Already plagued by widespread insecurity, the northeastern state of Borno is now having to cope with terrible flooding. On September 10, torrential rains caused the Alau dam on the Ngadda River to burst, twenty kilometers south of Maiduguri, Borno's capital. The toll: at least 30 dead and more than a million people affected, including hundreds of thousands in camps for the displaced. According to the World Food Program (WFP), “ more than 55,000 hectares of farmland were flooded ” in 2024 across the country, especially in the northeast, already plagued by chronic food insecurity. These torrential downpours also caused the walls of the Maiduguri prison to collapse, resulting in the escape of 281 inmates, according to the Nigerian authorities.
Two days earlier, a tanker explosion killed at least 59 people in the northern state of Niger. According to a statement from the Niger State Emergency Management Agency (Nsema), “ the incident occurred when a tanker loaded with PMS (fuel) collided with a tractor-trailer loaded with passengers and cattle. ” In addition, 50 cattle were also burned alive by the explosion. Unfortunately, such explosions occur frequently. According to the FRSC (Creating Safe Road in Nigeria) - Nigeria's Federal Road Safety Corps - in 2020, 1,531 tanker accidents resulted in 535 deaths and 1,142 injuries.
In addition, some thirty people arrested during last month's demonstrations against poverty and bad governance have appeared in court. Trials are taking place in several cities, including Abuja, Kano, Kaduna and Gombe. Among the defendants, some leaders of the #Endbadgovernance (“Put an end to bad governance”) movement are being prosecuted for “ treason, incitement to violence and attempting to destabilize institutions ”, charges deemed excessive by Amnesty International. The organization believes that these trials are intended above all to dissuade any further mobilization. Subsequently, in a decision handed down on September 11, the Federal High Court in Abuja granted bail of 10 million naira for the ten accused of treason.

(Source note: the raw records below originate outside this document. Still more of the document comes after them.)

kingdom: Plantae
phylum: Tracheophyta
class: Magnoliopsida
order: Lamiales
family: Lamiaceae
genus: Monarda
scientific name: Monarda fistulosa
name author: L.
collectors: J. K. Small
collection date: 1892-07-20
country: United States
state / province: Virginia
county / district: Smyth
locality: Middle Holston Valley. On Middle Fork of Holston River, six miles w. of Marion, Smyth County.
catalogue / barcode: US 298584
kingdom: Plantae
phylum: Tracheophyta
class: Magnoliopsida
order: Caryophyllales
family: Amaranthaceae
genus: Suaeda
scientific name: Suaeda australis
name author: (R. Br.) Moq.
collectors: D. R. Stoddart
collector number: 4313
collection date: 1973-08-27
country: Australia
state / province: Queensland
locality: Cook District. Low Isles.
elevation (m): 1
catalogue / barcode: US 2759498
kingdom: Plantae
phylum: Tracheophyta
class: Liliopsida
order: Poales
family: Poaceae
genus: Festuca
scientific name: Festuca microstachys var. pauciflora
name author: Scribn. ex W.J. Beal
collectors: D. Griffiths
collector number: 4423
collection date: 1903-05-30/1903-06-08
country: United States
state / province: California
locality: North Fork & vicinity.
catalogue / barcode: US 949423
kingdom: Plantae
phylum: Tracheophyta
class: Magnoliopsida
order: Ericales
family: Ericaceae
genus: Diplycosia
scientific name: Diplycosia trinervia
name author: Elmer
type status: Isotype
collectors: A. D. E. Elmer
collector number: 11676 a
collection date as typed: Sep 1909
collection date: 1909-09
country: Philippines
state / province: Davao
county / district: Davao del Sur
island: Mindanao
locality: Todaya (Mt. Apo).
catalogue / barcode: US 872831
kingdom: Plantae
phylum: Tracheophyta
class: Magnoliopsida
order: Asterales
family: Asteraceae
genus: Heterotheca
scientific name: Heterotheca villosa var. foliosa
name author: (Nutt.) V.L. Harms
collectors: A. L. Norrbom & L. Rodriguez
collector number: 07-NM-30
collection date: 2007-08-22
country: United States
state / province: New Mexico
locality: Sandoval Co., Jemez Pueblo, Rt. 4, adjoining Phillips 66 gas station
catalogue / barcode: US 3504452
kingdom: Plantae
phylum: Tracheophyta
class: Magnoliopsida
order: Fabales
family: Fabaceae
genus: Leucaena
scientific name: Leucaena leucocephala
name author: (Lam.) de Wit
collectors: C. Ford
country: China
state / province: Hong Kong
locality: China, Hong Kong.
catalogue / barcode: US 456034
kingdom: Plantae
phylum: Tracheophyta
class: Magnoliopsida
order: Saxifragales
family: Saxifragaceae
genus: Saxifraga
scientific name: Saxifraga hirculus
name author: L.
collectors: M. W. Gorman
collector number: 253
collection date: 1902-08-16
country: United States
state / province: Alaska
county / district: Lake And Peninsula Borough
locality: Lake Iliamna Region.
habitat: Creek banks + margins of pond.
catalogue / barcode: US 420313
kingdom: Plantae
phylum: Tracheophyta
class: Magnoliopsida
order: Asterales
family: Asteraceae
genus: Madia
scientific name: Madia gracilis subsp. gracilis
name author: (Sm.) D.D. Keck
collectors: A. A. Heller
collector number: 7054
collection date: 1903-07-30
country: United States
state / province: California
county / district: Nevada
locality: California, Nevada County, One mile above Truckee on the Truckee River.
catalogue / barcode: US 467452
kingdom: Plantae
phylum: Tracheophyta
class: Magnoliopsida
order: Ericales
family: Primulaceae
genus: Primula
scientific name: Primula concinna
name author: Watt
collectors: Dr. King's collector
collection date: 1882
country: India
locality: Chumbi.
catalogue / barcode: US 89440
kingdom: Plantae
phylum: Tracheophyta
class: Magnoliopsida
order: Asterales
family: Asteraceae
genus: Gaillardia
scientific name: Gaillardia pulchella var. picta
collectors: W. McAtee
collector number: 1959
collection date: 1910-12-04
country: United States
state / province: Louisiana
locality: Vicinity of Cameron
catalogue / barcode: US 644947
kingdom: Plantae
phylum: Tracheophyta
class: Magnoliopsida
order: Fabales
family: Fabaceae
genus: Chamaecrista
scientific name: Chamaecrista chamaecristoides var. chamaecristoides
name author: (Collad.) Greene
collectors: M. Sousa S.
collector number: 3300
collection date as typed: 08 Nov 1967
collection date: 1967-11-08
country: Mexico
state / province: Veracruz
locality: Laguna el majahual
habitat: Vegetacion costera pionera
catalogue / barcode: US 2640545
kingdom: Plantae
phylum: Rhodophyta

Finally, lawyers for Biafran separatist leader Nnamdi Kanu denounce “ the violation of his rights ”. On September 27, RFIreports, four members of the Biafran leader's defense team were denied access to their client, without explanation. As a reminder, Nnamdi Kanu has been accused of terrorist charges since 2015. Last August, the country's Supreme Court overturned the October 2022 judgment of an Abuja appeal court acquitting the leader of the IPOB (Indigenous People of Biafra) secessionist group. Nnamdi Kanu had already been imprisoned between 2015 and 2017, then spent two and a half years in detention, since June 2021.